Oltre al noto sarcofago con le fatiche di Eracle (v. vol. vii, p. 119), sono esposti un sarcofago strigliato con figure dei defunti dal volto solo sbozzato e Vittoria alata, dalla Civitana, attribuibile a officine urbane della seconda metà del III sec. d.C. e un piccolo sarcofago di bambino con imago clipeata della prima metà del III sec. d.C.
Unica notevole testimonianza del periodo cristiano, è la lastra sepolcrale con il Buon Pastore, e altri temi biblici. Nel lapidario sono esposti solo alcune epigrafi prevalentemente di carattere funerario (necropoli del Metabo e di Soleluna).
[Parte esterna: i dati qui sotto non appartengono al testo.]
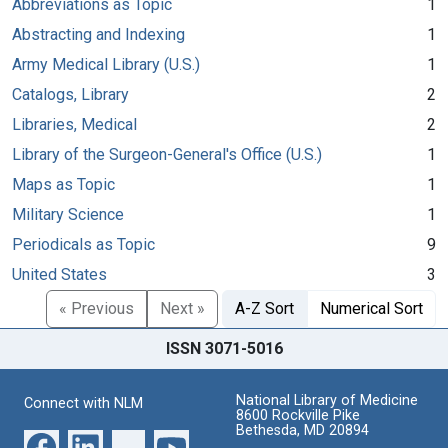
Abbreviations as Topic
1
Abstracting and Indexing
1
Army Medical Library (U.S.)
1
Catalogs, Library
2
Libraries, Medical
2
Library of the Surgeon-General's Office (U.S.)
1
Maps as Topic
1
Military Science
1
Periodicals as Topic
9
United States
3
« Previous
Next »
A-Z Sort
Numerical Sort
ISSN 3071-5016
National Library of Medicine
Connect with NLM
8600 Rockville Pike
Bethesda, MD 20894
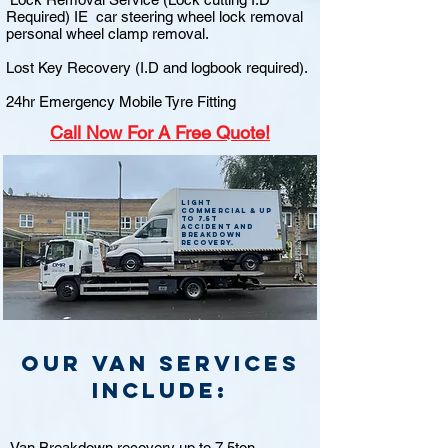
Required) IE car steering wheel lock removal
personal wheel clamp removal.
Lost Key Recovery (I.D and logbook required).
24hr Emergency Mobile Tyre Fitting
Call
Now For A Free Quote!
Light
commercial & up
to 7.5t
accident and
breakdown
recovery.
Our van Services
include:
Van Breakdown recovery up to 7.5ton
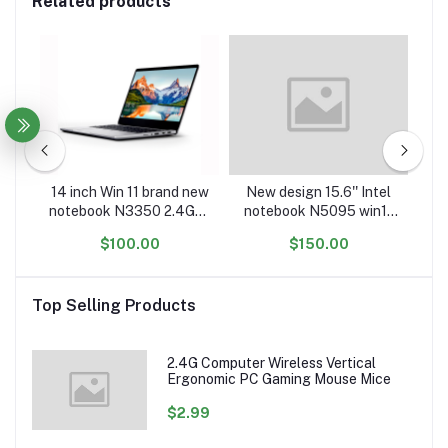
Related products
m
14 inch Win 11 brand new
New design 15.6'' Intel
4 i
notebook N3350 2.4Ghz
notebook N5095 win11
wi
r
DDR3 6GB RAM 64GB
laptop computer China
o
$100.00
$150.00
with
ROM and HD screen
factory cheap gaming
a
r
laptop computer not
laptop computers
refurbished laptops
laptops and desktops
Top Selling Products
2.4G Computer Wireless Vertical
Ergonomic PC Gaming Mouse Mice
$2.99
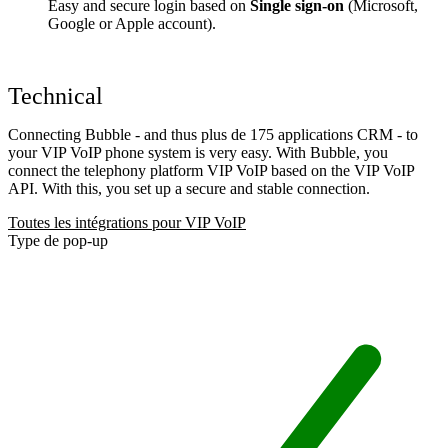
Easy and secure login based on
Single sign-on
(Microsoft,
Google or Apple account).
Technical
Connecting Bubble - and thus plus de 175 applications CRM - to
your VIP VoIP phone system is very easy. With Bubble, you
connect the telephony platform VIP VoIP based on the VIP VoIP
API. With this, you set up a secure and stable connection.
Toutes les intégrations pour VIP VoIP
Type de pop-up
Interessante l'iscrizione onoraria del senatore M. Iulius Romulus, governatore delle province di Cipro e di Macedonia, databile fra il 50 e il 75 d.C. e quella che menziona il restauro dell'anfiteatro da parte di Lollius Cyrius, sotto gli imperatori Valentiniano e Valente (364-375 d.C.).
Bibl. : Età pre- e protostorica: P. G. Gierow, The Iron Age Culture of La- tium, Lund 1964-1966, II, I, pp. 376-391; A. Guidi, Luoghi di culto dell'età del bronzo finale e della prima età del ferro nel Lazio meridionale, in Archeologia Laziale ///(QuadAEI, 4), Roma 1980, p. 151 ss.; L. Drago Troccoli, in Museo Civico di Velletri (Cataloghi dei Musei locali e delle Collezioni del Lazio, 6), Roma 1989, pp. 29-55.
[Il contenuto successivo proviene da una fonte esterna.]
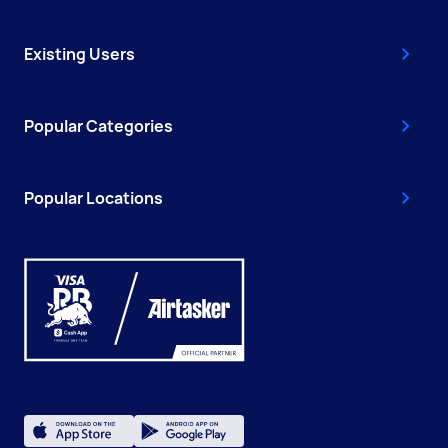
Existing Users
Popular Categories
Popular Locations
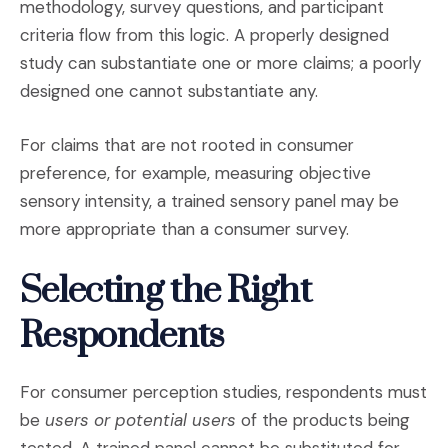
methodology, survey questions, and participant
criteria flow from this logic. A properly designed
study can substantiate one or more claims; a poorly
designed one cannot substantiate any.
For claims that are not rooted in consumer
preference, for example, measuring objective
sensory intensity, a trained sensory panel may be
more appropriate than a consumer survey.
Selecting the Right
Respondents
For consumer perception studies, respondents must
be
users or potential users
of the products being
tested. A trained panel cannot be substituted for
Tempio delle Stimmate: G. Mancini, Saggio di scavo intorno e sotto la chiesa di S. Maria della neve o delle SS. Stimmate e scoperta di un tempio volsco, in NSc, 1915, p. 68 ss.; G. Colonna, I templi del Lazio fino al V secolo compreso, in Archeologia Laziale VI (QuadAEI, 8), Roma 1984, pp. 396-411; F. R. Fortunati, Ipotesi ricostruttive della decorazione del tempio di Velletri, in Prospettiva, 47, 1986, pp. 3-11; M. Cristofani, I santuari: tradizioni decorative, in Etruria e Lazio arcaico. Atti dell'incontro, Roma 1986 (QuadAEI, 15), Roma 1987, pp. 95-120; F. R. Fortunati, Velitrae, in La grande Roma dei Tarquini (cat.), Roma 1990, p. 199 ss.; G. Ghini, in StEtr, LVIII, 1993, p. 571 ss.
Luoghi di culto: F. Melis, S. Quilici Gigli, Votivi e luoghi dì culto nella campagna di Velletri, in ArchCl, XXXV, 1983, p. 1 ss.
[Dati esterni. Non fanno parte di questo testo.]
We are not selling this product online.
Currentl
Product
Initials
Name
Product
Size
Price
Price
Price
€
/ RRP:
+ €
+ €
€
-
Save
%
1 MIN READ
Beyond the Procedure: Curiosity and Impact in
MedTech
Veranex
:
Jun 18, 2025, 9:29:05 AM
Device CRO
Territorio: L. Crescerai, Velletri. Archeologia, territorio, museo, Velletri 1981; A. Mucci, Ad Sponsas al XXV miglio della Via Appia Antica, in BLazioMerid, VII, 1975, p. 49 ss.
Museo: R. Giordani, Alcune considerazioni sul rilievo cristiano del museo di Velletri, in RACrist, XLVIII, 1, 1972, p. 173 ss.; AA.VV., Museo di Velletri, Roma 1989.
Periodo cristiano: B. Belardini, Nuove acquisizioni sul cimitero paleocristiano di Velletri fuori Porta Napoletana, in RACrist, LXVIII, 1992, p. 183 ss.